• Your task:
Go through the following data and transcribe exactly the stretch of lines from the one holding "53: (767, 351)" to the one holding "75: (371, 330)", both included.

• Excerpted data:
········

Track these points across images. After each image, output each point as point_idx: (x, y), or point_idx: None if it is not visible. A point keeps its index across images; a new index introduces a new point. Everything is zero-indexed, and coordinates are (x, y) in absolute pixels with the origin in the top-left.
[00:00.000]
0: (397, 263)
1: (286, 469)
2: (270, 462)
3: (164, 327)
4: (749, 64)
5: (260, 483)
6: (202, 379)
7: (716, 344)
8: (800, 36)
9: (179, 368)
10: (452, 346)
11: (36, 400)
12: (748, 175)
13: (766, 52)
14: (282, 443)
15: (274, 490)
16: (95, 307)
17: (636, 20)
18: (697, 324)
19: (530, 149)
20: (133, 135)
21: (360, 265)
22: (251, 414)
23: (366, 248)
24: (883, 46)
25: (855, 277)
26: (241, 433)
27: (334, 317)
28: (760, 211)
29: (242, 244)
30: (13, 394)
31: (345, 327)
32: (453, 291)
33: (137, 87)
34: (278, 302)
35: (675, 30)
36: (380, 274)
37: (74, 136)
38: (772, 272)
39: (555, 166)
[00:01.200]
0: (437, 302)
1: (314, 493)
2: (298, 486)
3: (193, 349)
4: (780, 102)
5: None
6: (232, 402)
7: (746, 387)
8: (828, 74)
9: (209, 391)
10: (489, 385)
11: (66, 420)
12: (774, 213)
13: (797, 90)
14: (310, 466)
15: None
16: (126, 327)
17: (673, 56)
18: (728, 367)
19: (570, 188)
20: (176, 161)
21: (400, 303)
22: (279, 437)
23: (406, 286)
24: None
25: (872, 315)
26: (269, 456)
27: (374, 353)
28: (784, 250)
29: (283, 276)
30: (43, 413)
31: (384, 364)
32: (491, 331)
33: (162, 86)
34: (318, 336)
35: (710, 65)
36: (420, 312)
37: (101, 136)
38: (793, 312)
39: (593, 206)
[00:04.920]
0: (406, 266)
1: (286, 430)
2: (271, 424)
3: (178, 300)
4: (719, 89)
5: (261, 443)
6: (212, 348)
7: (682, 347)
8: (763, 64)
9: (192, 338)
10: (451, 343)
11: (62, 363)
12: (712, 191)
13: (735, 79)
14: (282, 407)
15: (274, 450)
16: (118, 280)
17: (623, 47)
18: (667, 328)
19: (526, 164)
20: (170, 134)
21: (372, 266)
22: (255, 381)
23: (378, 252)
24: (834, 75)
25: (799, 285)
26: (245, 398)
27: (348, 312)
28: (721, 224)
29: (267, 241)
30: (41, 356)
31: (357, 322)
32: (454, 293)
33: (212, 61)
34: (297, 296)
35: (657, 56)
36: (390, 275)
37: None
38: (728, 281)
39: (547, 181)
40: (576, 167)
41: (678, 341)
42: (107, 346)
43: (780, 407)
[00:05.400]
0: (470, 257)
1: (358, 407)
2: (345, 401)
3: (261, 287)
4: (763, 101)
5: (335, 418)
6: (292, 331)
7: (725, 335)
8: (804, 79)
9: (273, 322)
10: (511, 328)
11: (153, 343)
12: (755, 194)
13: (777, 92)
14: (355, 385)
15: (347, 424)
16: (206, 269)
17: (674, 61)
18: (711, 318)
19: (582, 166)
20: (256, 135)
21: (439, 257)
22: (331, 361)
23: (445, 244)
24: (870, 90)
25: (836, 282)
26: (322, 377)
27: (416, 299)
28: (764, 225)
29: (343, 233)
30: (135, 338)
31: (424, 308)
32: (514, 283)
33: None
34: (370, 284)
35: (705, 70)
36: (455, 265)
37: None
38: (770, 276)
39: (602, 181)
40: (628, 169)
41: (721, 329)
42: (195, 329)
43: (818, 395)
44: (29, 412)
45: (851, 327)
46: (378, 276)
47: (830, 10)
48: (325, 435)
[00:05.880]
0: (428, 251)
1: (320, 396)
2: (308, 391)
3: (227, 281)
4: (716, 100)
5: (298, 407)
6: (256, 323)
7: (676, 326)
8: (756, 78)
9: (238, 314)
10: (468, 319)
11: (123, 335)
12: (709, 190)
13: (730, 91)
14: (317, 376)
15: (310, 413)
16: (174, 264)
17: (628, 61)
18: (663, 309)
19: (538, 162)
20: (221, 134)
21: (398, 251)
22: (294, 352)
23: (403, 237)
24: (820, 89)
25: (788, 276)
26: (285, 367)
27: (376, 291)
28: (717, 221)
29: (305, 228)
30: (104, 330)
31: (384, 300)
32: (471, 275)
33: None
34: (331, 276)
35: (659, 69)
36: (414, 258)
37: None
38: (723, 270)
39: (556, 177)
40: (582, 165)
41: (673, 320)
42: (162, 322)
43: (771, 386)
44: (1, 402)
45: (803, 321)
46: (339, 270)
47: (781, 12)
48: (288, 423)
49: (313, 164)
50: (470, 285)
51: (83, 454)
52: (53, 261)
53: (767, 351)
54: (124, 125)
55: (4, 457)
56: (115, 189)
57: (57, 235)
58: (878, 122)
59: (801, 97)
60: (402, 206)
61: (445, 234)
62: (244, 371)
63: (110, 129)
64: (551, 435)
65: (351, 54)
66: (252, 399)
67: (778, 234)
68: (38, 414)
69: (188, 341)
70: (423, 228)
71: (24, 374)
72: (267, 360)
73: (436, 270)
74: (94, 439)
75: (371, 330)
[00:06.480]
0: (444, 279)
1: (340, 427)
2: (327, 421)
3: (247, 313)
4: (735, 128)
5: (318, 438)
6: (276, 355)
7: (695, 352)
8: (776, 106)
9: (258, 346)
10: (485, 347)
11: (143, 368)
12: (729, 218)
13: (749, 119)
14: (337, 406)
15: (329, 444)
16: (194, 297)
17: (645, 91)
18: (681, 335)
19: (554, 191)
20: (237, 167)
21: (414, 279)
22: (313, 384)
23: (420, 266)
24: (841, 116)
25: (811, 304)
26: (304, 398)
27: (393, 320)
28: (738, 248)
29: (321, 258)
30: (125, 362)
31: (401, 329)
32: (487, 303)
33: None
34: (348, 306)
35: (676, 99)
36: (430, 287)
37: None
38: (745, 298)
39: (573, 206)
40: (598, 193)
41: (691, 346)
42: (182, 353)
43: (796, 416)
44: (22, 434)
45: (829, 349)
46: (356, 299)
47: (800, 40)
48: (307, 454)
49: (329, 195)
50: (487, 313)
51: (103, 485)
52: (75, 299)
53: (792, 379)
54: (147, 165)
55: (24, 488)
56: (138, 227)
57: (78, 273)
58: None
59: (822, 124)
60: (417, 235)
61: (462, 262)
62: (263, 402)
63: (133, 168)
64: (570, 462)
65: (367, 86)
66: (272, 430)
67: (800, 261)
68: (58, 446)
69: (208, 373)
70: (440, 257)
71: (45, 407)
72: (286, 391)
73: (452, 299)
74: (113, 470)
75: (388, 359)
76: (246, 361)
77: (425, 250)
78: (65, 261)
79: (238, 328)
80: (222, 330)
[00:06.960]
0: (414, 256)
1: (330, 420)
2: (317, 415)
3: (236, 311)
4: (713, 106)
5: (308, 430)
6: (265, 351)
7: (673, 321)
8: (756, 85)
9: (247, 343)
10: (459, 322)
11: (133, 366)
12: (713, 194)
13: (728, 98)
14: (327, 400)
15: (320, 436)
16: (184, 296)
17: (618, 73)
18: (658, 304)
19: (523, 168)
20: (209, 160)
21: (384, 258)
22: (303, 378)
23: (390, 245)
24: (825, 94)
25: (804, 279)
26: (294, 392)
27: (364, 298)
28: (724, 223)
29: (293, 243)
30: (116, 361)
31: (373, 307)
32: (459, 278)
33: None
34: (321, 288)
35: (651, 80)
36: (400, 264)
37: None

········

• Response to the exercise:
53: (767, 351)
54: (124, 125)
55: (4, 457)
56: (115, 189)
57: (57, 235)
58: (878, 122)
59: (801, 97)
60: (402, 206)
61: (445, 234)
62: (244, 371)
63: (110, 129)
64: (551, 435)
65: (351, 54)
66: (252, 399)
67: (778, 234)
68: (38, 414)
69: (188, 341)
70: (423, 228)
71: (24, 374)
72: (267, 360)
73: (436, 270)
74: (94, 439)
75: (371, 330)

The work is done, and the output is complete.